Patches are preferred as GitHub pull requests, though patches from git format-patch are also welcome on the mailing list. Please use topic branches when sending pull requests rather than committing directly to master in order to minimize unnecessary merge commit clutter.

Contributors who have had a single patch accepted may request commit rights on the mailing list or in IRC. Please use your judgment regarding potentially-destabilizing work and branches. Other contributors will usually be glad to review topic branches before merging if you ask on IRC or the mailing list.

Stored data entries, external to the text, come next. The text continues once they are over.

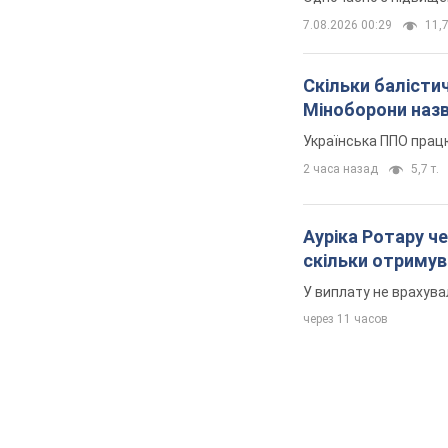
7.08.2026 00:29
11,7
Скільки балістич
Міноборони наз
Українська ППО прац
2 часа назад
5,7 т.
Ауріка Ротару че
скільки отримув
У виплату не врахува
через 11 часов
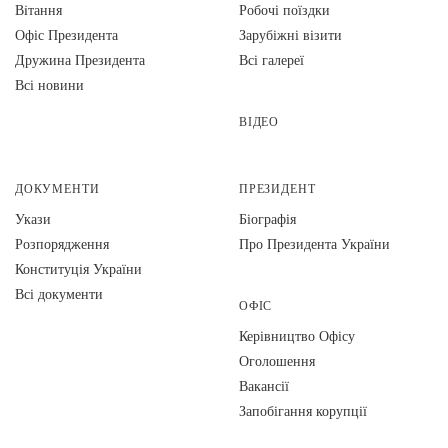
Вiтання
Робочі поїздки
Офіс Президента
Зарубіжні візити
Дружина Президента
Всі галереї
Всі новини
ВІДЕО
ДОКУМЕНТИ
ПРЕЗИДЕНТ
Укази
Біографія
Розпорядження
Про Президента України
Конституція України
Всі документи
ОФІС
Керівництво Офісу
Оголошення
Вакансії
Запобігання корупції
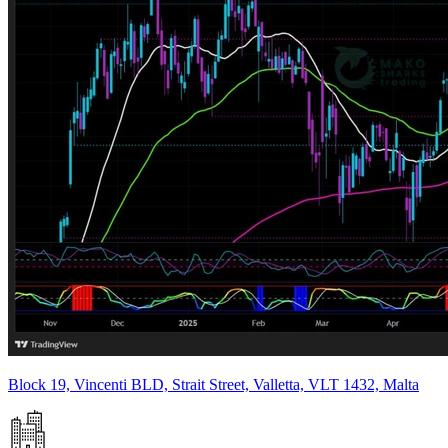
Block 19, Vincenti BLD, Strait Street, Valletta, VLT 1432, Malta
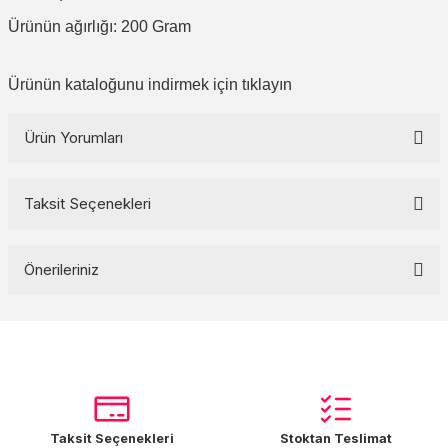
Ürünün ağırlığı: 200 Gram
Ürünün kataloğunu indirmek için
tıklayın
Ürün Yorumları
Taksit Seçenekleri
Bu ürüne ilk yorumu siz yapın!
Önerileriniz
Yorum Yaz
Bu ürünün fiyat bilgisi, resim, ürün açıklamalarında ve diğer
konularda yetersiz gördüğünüz noktaları öneri formunu kullanarak
tarafımıza iletebilirsiniz.
Görüş ve önerileriniz için teşekkür ederiz.
Taksit Seçenekleri
Stoktan Teslimat
Ürün resmi kalitesiz, bozuk veya görüntülenemiyor.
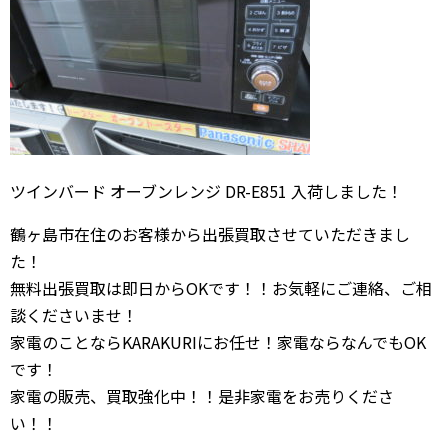
ツインバード オーブンレンジ DR-E851 入荷しました！
鶴ヶ島市在住のお客様から出張買取させていただきまし
た！
無料出張買取は即日からOKです！！お気軽にご連絡、ご相
談くださいませ！
家電のことならKARAKURIにお任せ！家電ならなんでもOK
です！
家電の販売、買取強化中！！是非家電をお売りくださ
い！！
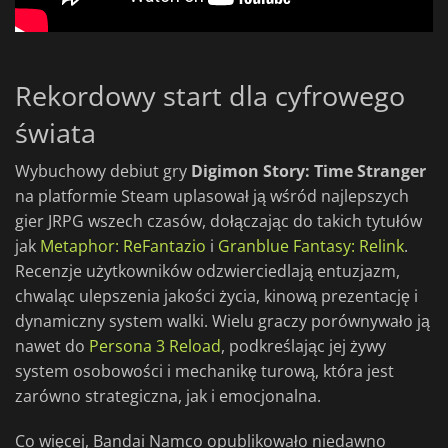
Rekordowy start dla cyfrowego
świata
Wybuchowy debiut gry
Digimon Story: Time Stranger
na platformie Steam uplasował ją wśród najlepszych
gier JRPG wszech czasów, dołączając do takich tytułów
jak
Metaphor: ReFantazio
i
Granblue Fantasy: Relink
.
Recenzje użytkowników odzwierciedlają entuzjazm,
chwaląc ulepszenia jakości życia, kinową prezentację i
dynamiczny system walki. Wielu graczy porównywało ją
nawet do
Persona 3 Reload
, podkreślając jej żywy
system osobowości i mechanikę turową, która jest
zarówno strategiczna, jak i emocjonalna.
Co więcej, Bandai Namco opublikowało niedawno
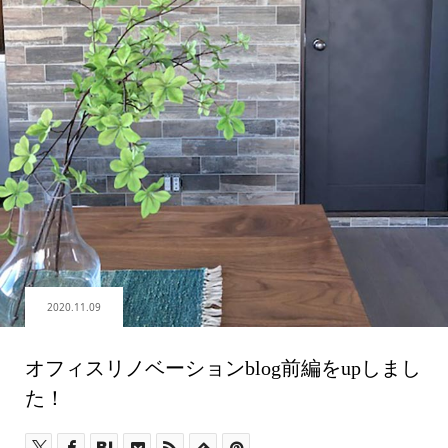
2020.11.09
オフィスリノベーションblog前編をupしまし
た！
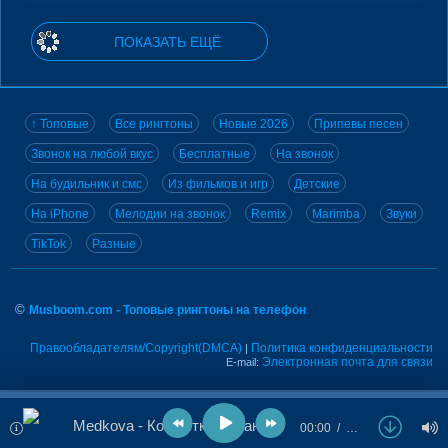
ПОКАЗАТЬ ЕЩЁ
↑ Топовые
Все рингтоны
Новые 2026
Припевы песен
Звонок на любой вкус
Бесплатные
На звонок
На будильник и смс
Из фильмов и игр
Детские
На iPhone
Мелодии на звонок
Remix
Marimba
Звуки
TikTok
Разные
©
Musboom.com - Топовые рингтоны на телефон
Правообладателям/Copyright(DMCA)
Политика конфиденциальности
|
Электронная почта для связи
E-mail:
Medkova - Конфетки-бараночки
00:00
…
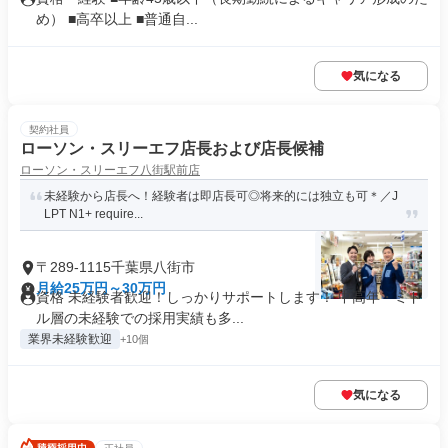
め） ■高卒以上 ■普通自...
気になる
契約社員
ローソン・スリーエフ店長および店長候補
ローソン・スリーエフ八街駅前店
未経験から店長へ！経験者は即店長可◎将来的には独立も可＊／J
LPT N1+ require...
〒289-1115千葉県八街市
月給25万円～30万円
資格 未経験者歓迎！しっかりサポートします！ 中高年・ミド
ル層の未経験での採用実績も多...
業界未経験歓迎
+10個
気になる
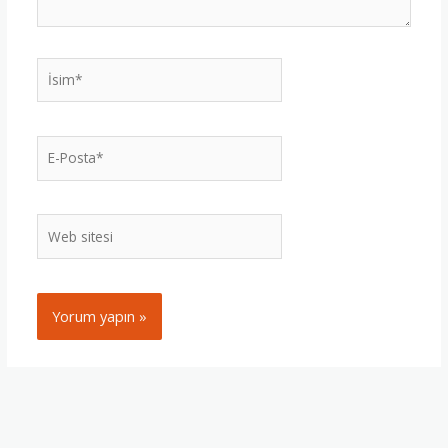
İsim*
E-
Posta*
Web
sitesi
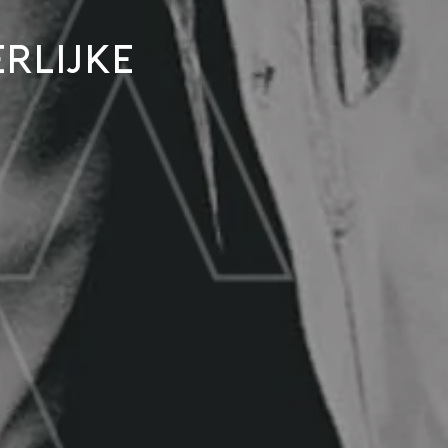
rlijke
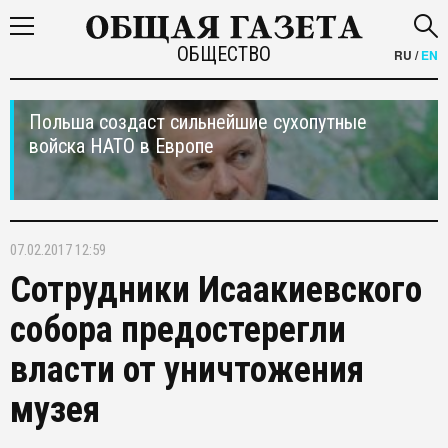
ОБЩЕСТВО
RU
/
EN
Польша создаст сильнейшие сухопутные
войска НАТО в Европе
07.02.2017 12:59
Сотрудники Исаакиевского
собора предостерегли
власти от уничтожения
музея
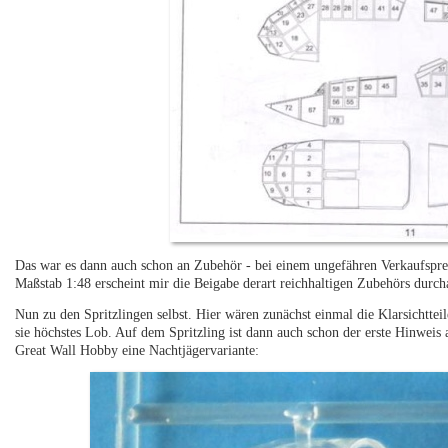
Das war es dann auch schon an Zubehör - bei einem ungefähren Verkaufspre
Maßstab 1:48 erscheint mir die Beigabe derart reichhaltigen Zubehörs durch
Nun zu den Spritzlingen selbst. Hier wären zunächst einmal die Klarsichtte
sie höchstes Lob. Auf dem Spritzling ist dann auch schon der erste Hinweis
Great Wall Hobby eine Nachtjägervariante:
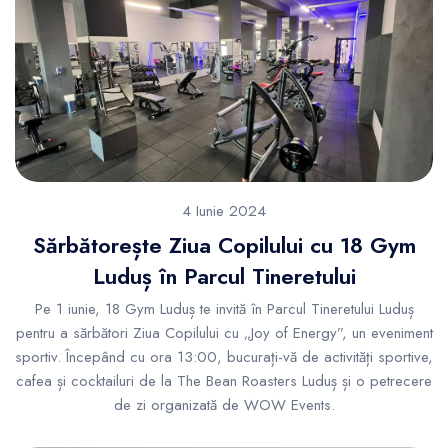
4 Iunie 2024
Sărbătorește Ziua Copilului cu 18 Gym
Luduș în Parcul Tineretului
Pe 1 iunie, 18 Gym Luduș te invită în Parcul Tineretului Luduș
pentru a sărbători Ziua Copilului cu „Joy of Energy”, un eveniment
sportiv. Începând cu ora 13:00, bucurați-vă de activități sportive,
cafea și cocktailuri de la The Bean Roasters Luduș și o petrecere
de zi organizată de WOW Events.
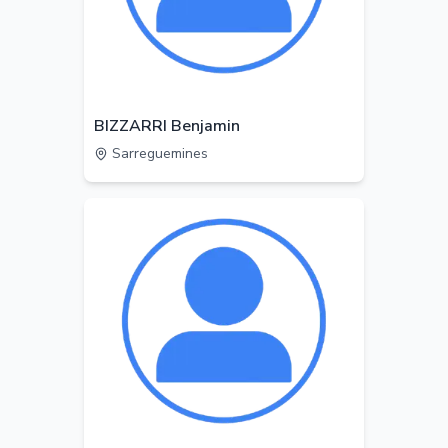
BIZZARRI Benjamin
Sarreguemines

Contributors are also welcome to request a free Leiningen sticker by asking on the mailing list and mailing a self-addressed, stamped envelope.

Building

You don't need to "build" Leiningen per se, but when you're using a checkout you will need to get its dependencies in place.

For the master branch, use Leiningen 1.x to run lein install in the leiningen-core subproject directory. When the dependencies change you will also have to do rm .lein-classpath in the project root.

Once you've done that, symlink bin/lein to somewhere on your $PATH, usually as lein2 in order to keep it distinct from your existing installation.

If you want to develop on the 1.x branch, this should be unnecessary.

License

Source Copyright © 2009-2012 Phil Hagelberg, Alex Osborne, Dan Larkin, and contributors. Distributed under the Eclipse Public License, the same as Clojure uses. See the file COPYING.

Thanks to Stuart Halloway for Lancet and Tim Dysinger for convincing me that good builds are important.